2. Originally Posted by Centara
Alright, so here's the problem:

Evaluate the triple integral with domain of E of ((x^2)yz) where E lies between the spheres p=2 and p=4 (the greek rho) and above the cone phi=pi/3 and in the first octant.

So I got the limits as, the first is from 0 to pi/3 then the middle is 0 to pi/2 and the inside is 2 to 4. That wasn't much of a problem since it's in spherical coordinates. But now doing the inside. Since you replace the x,y,and z with the spherical values, i come up with p^6(sin(phi)^4)(sin(theta))(cos(theta)^2)(cos(phi) ) then dp dtheta dphi. I can do the integral for p, but doing the rest is confusing me. any help? And sorry it's a mess. I'm not good with the math symbols on here
I didn't check your above work but since your limits are constant we have(by Fubini's theorem)

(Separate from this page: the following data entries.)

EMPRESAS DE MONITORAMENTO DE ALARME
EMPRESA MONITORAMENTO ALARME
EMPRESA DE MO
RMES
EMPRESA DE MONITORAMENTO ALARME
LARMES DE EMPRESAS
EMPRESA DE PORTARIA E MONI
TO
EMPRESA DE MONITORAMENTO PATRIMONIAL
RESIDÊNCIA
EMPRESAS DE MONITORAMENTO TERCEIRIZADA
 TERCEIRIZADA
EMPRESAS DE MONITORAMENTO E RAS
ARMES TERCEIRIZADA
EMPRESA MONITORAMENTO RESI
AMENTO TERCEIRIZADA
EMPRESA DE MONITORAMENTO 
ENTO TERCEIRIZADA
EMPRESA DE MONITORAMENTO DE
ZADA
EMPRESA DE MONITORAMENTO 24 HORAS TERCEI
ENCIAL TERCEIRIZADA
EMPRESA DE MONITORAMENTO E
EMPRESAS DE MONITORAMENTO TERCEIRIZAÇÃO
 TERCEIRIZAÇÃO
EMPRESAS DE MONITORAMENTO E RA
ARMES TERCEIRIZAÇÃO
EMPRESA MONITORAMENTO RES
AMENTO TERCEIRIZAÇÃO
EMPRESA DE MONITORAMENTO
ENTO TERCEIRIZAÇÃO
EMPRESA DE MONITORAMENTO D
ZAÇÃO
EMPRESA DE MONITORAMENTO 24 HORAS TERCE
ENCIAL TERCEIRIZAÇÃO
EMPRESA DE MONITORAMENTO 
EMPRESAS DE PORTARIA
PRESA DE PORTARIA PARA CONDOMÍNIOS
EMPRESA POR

$\displaystyle \iiint \rho^6\sin^4(\phi)\cos(\phi) \sin(\theta) \cos^2(\theta) dV=$

$\displaystyle \left( \int\rho^6d\rho \right)\left( \int \sin^4(\phi)\cos(\phi)d\phi\right)\left( \int \sin(\theta) \cos^2(\theta)d \theta \right)$

each of these can be knocked out with a u sub.

Good luck.

3. Sweet, totally didn't think of that! Thanks for the help!